Moving Averages

maverage.gif (44167 bytes)

MOVING AVERAGES are the core of the technical traders toolbox.   When referring to a moving average, it is simply shown as MA.  It is generally the first indicator to be understood when starting to analyze charts.
While there are many variations on the methods for plotting MAs, the more common ones are Simple, Exponential and Weighted.
In addition to the method of plotting the MA, there are variations on plotting through the prices at the Open, Close, High, Low and Median.  The closing price is the typical plot choice.
The most critical parameter when plotting a MA is the Time Period.   This is the total number of periods to be used to calculate what the average is at the plot point.
The length of a moving average should fit the market cycle you wish to follow:
You modify the time period to fit the frequency you wish to trade at.  The more common periods are as follows:
TREND AVERAGE LENGTH
Very Short                5 - 13 Days
Short              14 - 25 Days
Minor Intermediate             26 -   49 Days
Intermediate            50 - 100 Days
Long          100 - 200 Days
A lesser value for the time period will result in a MA that fits the price line more closely.  However, you need to use a smoother MA to find the overall trend of the stock.
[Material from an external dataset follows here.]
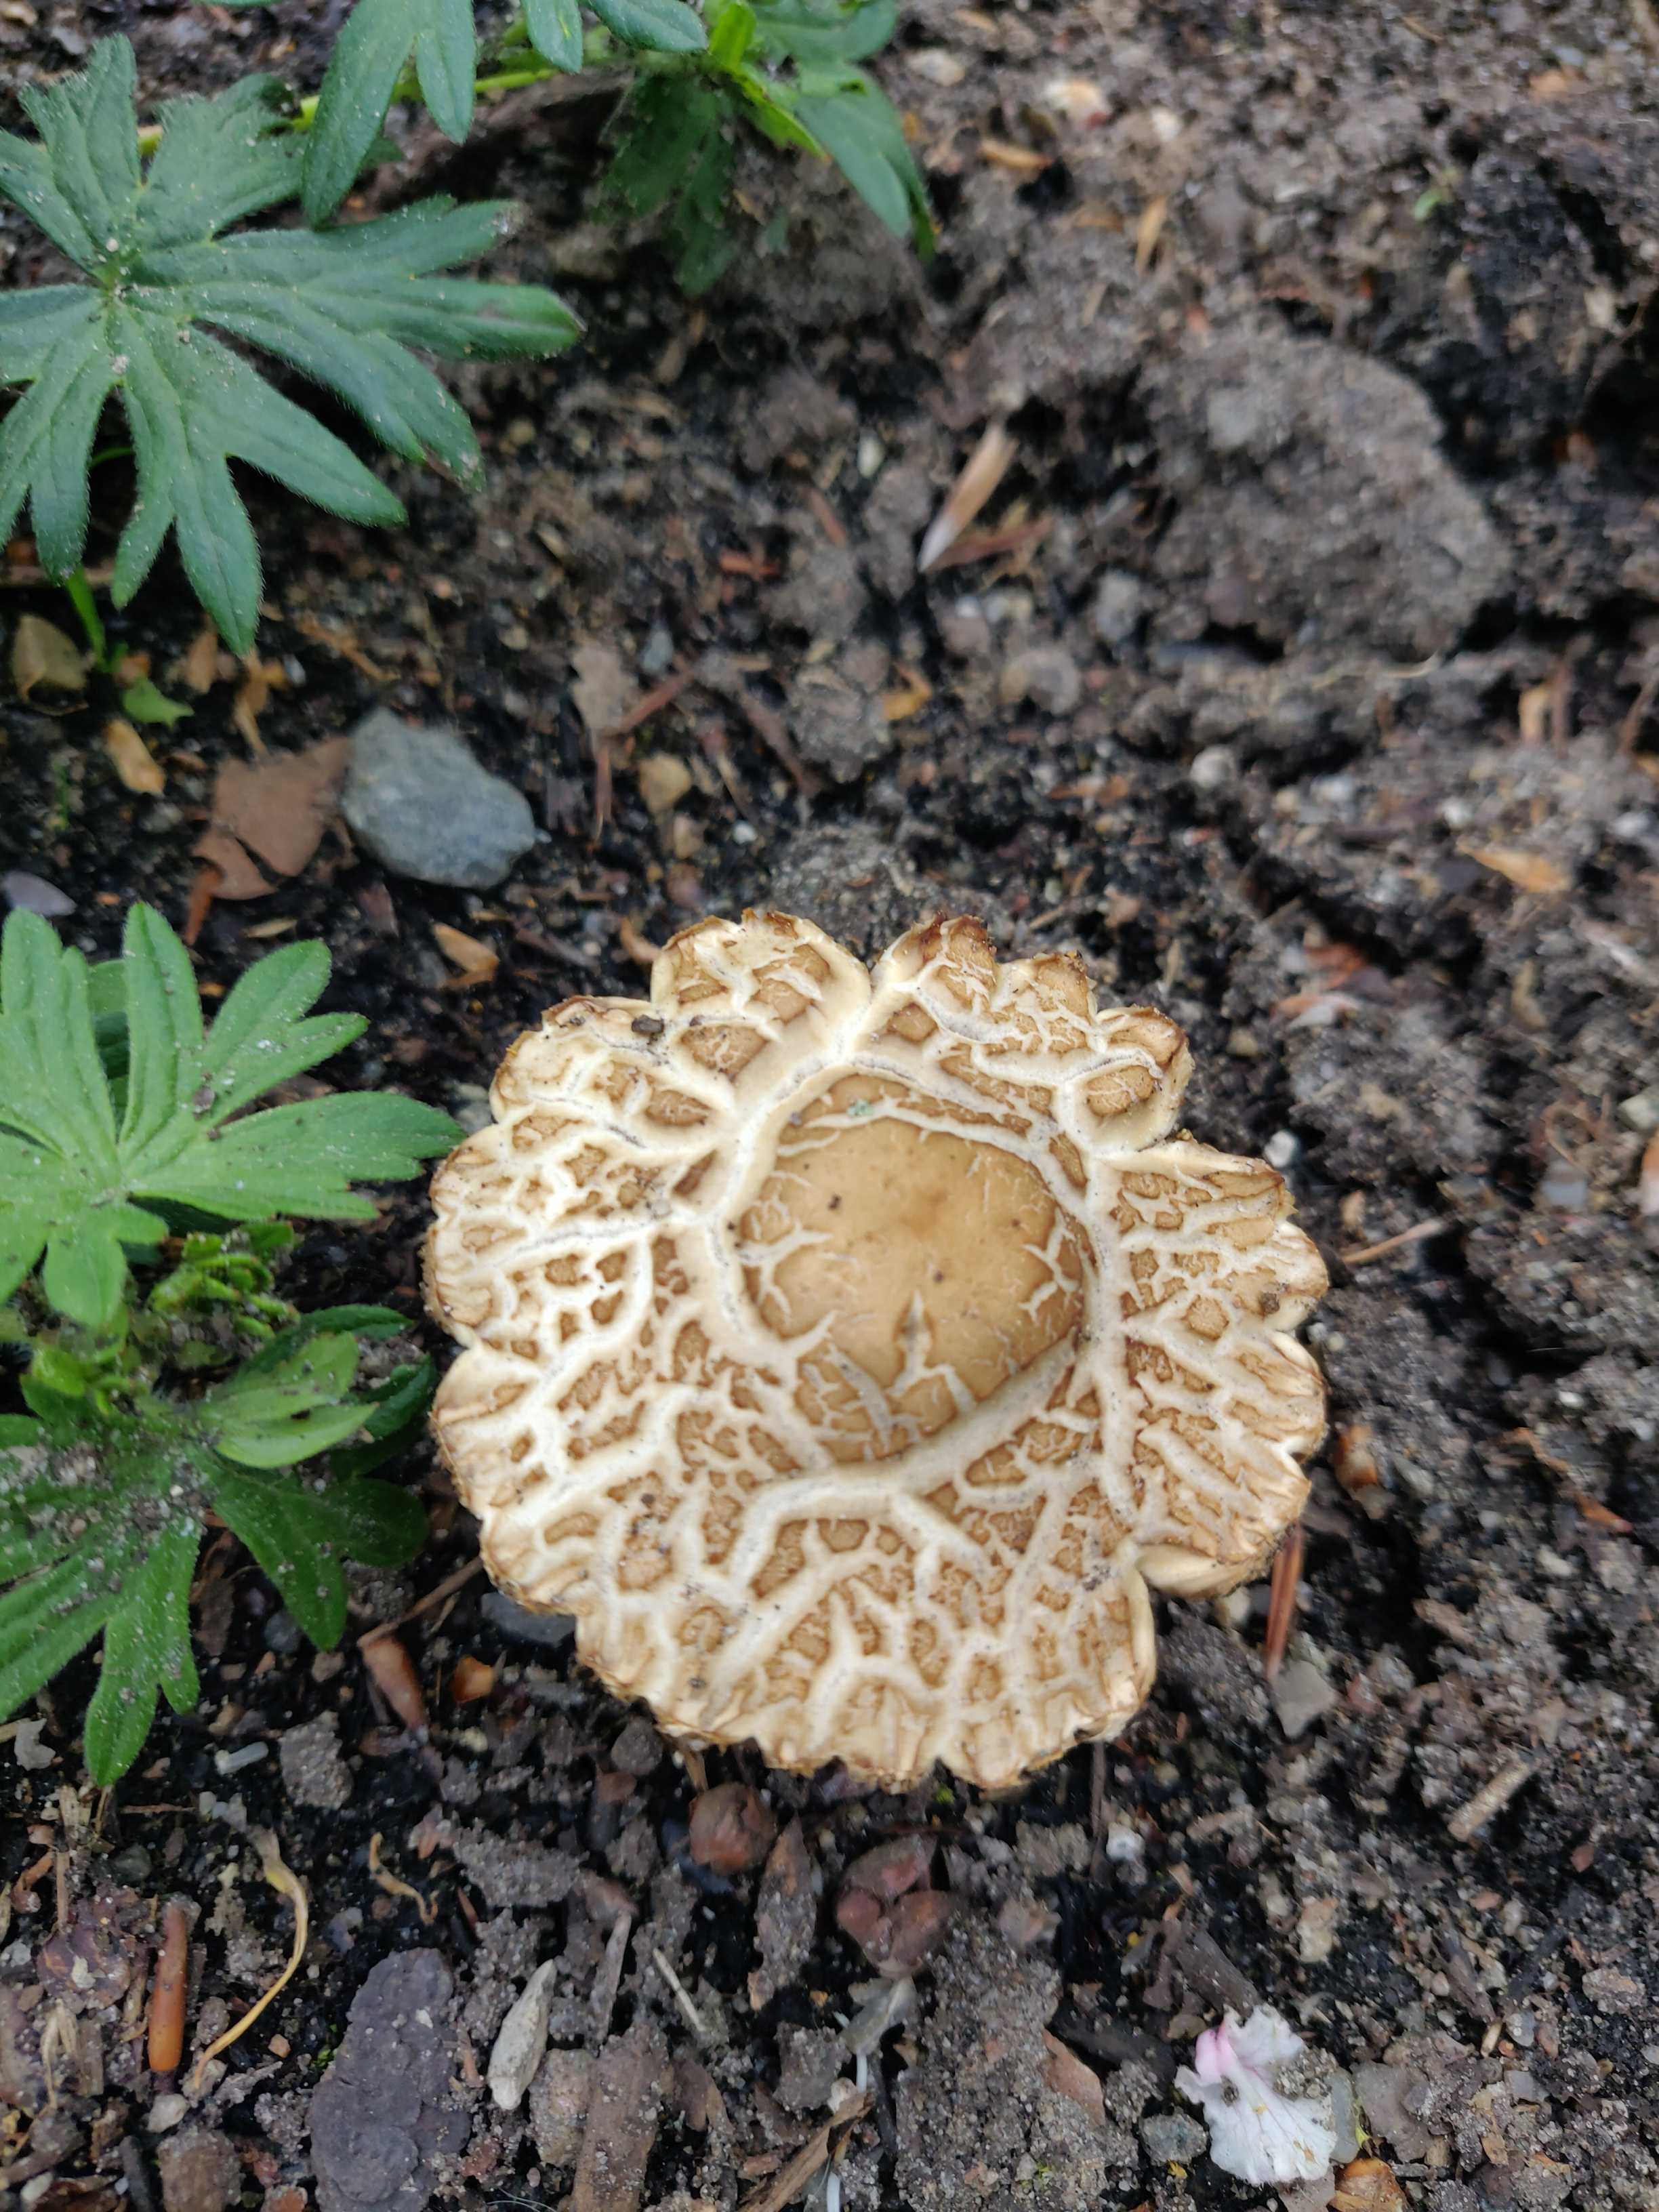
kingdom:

The main idea is to find a MA that will signal you when the stock begins to form an upward trend and then signal you again when it rolls over at the top and begins to start down once again.
Some trading systems use a combination of MAs to generate their trading signals.
When using  hindsight, it is always possible to find a moving average to fit any stock, but the secret is to find a MA that will be consistent in the future and be able to trade it with confidence.